As Cristabel grows into a headstrong young woman, World War II rears its head. She and Digby become British secret agents on separate missions in Nazi-occupied France—a more dangerous kind of playacting, it turns out, and one that threatens to tear the family apart.
APPLE BOOKS REVIEW
Joanna Quinn’s endearing debut novel made us contemplate the many identities a person can inhabit during their lifetime. Cristabel Seagrave is being raised by two uncaring stepparents in 1920s England, but she determinedly finds adventure with her stepbrother, Digby.

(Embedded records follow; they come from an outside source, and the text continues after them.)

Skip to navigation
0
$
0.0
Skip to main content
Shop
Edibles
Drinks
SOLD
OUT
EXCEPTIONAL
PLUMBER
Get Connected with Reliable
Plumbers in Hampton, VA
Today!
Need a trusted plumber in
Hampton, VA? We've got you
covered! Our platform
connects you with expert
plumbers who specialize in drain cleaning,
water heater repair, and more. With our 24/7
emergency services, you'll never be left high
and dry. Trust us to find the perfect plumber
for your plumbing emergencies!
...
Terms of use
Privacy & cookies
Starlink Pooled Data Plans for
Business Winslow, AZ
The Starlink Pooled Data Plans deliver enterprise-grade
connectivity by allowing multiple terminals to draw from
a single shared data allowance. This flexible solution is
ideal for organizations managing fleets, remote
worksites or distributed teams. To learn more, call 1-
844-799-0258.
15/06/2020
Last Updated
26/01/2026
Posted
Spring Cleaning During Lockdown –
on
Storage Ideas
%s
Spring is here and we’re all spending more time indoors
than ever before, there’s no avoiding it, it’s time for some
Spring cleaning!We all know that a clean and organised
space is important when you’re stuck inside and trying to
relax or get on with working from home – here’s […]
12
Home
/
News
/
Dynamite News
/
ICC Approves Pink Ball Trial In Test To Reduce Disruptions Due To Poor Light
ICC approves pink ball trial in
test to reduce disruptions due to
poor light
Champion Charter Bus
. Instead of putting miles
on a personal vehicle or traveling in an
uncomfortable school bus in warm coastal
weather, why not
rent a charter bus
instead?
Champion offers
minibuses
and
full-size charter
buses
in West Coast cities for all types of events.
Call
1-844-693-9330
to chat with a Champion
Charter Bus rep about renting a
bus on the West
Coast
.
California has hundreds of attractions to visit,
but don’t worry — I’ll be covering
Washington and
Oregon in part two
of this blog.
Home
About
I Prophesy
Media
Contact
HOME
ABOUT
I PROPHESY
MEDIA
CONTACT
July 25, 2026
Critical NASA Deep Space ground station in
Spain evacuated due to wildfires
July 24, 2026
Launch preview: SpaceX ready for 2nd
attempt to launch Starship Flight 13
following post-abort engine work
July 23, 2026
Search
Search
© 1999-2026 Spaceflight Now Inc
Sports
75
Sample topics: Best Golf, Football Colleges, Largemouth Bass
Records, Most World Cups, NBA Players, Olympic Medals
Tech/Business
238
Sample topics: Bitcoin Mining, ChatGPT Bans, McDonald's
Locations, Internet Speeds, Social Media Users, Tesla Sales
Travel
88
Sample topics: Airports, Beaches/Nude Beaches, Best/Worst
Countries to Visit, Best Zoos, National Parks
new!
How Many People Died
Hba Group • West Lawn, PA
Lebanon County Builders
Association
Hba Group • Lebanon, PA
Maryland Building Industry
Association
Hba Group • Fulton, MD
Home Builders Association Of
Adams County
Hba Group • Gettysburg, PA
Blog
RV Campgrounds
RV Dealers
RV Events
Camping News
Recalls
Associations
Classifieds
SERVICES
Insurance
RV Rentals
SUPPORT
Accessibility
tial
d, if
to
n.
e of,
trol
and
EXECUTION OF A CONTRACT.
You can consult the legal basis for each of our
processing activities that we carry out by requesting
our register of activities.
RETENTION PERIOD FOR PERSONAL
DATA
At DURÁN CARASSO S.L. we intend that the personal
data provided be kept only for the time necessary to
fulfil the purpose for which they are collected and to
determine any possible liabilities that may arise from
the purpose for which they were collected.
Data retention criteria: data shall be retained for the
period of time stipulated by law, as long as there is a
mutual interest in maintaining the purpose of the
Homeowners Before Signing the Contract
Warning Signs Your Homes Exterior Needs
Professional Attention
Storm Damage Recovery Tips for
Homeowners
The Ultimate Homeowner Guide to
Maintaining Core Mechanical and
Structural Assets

The two preteens turn the bones of a beached whale near the family’s Dorset estate into a theater where they mount their own plays. We were utterly charmed by Cristabel’s off-kilter childhood and pleasantly surprised when the story does a 180, time jumping to follow Cristabel and Digby’s thrilling exploits as spies in occupied France during World War II. Quinn unfolds this complex story brilliantly, using letters and diary entries to show us how these vivid, unforgettable characters grow and change over time. We were dazzled by The Whalebone Theatre.
PUBLISHERS WEEKLY
The emotional upheaval of the interwar years in England is dramatized afresh in Quinn's dazzling and imaginative debut. Cristabel Seagrave's mother dies in childbirth, and Cristabel's father, Jasper, who remarries when she is three, dies soon after. This leaves Cristabel to be raised by her disinterested stepmother, Rosalind, who then marries Cristabel's aviation-obsessed uncle Willoughby, Jasper's brother. In 1928, when Cristabel is 12, she discovers a dead whale washed up on the beach adjoining the decaying Seagrave estate. She turns the whale's rib cage into the proscenium for a theatre, where she ambitiously stages The Iliad and The Tempest with the help of her half sister Flossie, cousin Digby, loyal kitchen maid Maudie Kitkat, and Taras Kovalsky, a Russian artist. Fourteen years later, Cristabel and Digby's experiences at playacting will come in handy when they are both parachuted into France on separate espionage missions to help the Resistance during WWII. But will they survive to see the renaissance of the Whalebone Theatre? Thorny, idiosyncratic Cristabel is a formidable first among equals in this expansive cast of memorable eccentrics. Peacetime whimsy gracefully segues into scenes of unbearable tension and heart-wrenching suspense as Cristabel boldly infiltrates Paris on the eve of its liberation. Combining elements of I Capture the Castle, Brideshead Revisited, and Charlotte Gray, this is a reading experience to be long cherished.
Customer Reviews
Great but parts dreadful
Beautiful writing but uneven. Parts exquisite in language but painfully slow in developing the story in the first part of the book. I found myself riveted by some descriptions, then quickly page turning to get back to the story.
DNF
DNF. I had such high hopes for this book. It’s all over reading lists, it’s recommended at the library, and it seems like a great story. The problem? The pacing is terribly slow and the plot is nearly nonexistent. I wish I was able to read a 550 page book with almost no discernible storyline or action, but I am not. I got a little over halfway through, so I’m counting it, if only as a reward for the emotional labor I put myself through every night for a week trying to find something to like about it. I think it could be great if it was more thoughtfully edited. PS: does anyone else feel guilty stopping a book halfway through?
Excellent writing
Kept my interest from beginning to the end.